Roger Borgenicht sees projects like Legacy as a dark, self-fulfilling prophecy. He chairs the Future Moves Coalition, a public interest group concerned about transportation impacts along the Wasatch Front. He notes that out of $9.7 billion planned for Utah transportation during the next 20 years, $9.2 billion is slated for roads.

"No wonder with 94 percent of the investment planned to build roads that we will become more road dependent," he chides.

"I believe that the right question we should be asking is...how can we make land use decisions and transportation investments whose specific goal is to help reduce that growth." Borgenicht's vision reaches beyond the end of his nose--to communities like Boulder, Colorado, and Portland, Oregon. In Boulder, pedestrians and cyclists are a priority form of transportation; growth and road construction are limited by law. Portland recently dumped a major beltway construction plan, shifting funds to its light rail system. About 40 percent of the people traveling into downtown Portland use mass transit, says Borgenicht.

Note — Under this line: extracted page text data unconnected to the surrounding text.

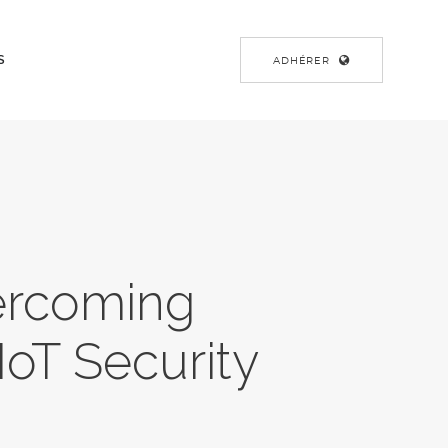
S
ADHÉRER
ercoming
oT Security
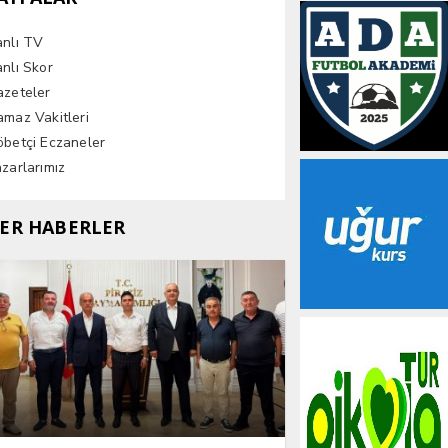
anlı TV
nlı Skor
azeteler
maz Vakitleri
betçi Eczaneler
zarlarımız
ER HABERLER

He says that Utah persists with "dead-worm" development, illustrated by some residential areas with cul-de-sacs that can only be reached by cars, do not link with other parts of the community, and don't even have sidewalks.

"There is some reason to be optimistic about the lake these days if you ignore Legacy for a minute," says Chris Montague. "There is a slow change in public opinion and appreciation, and people are starting to realize that this is a world-class natural area in their backyards."

Although a strong proponent of the lake's "intrinsic value", Larry Dalton reminds us of a more selfish reason for preserving the lake's ecosystem. "Man's link to it is recreation," he says. Hunters and fishers use these lands, and Utah waterfowl hunters spend $5 million annually on their sport. Bird enthusiasists, mountain bikers and hikers roam here. According to a USF&W study, Utahns spend $153 million a year to watch wildlife, and nonconsumptive use predominates at Farmington Bay Waterfowl Management Area.

People are very dependent upon that(lake) system for recreation," Dalton says. "Take a look at your own life and imagine it without recreation."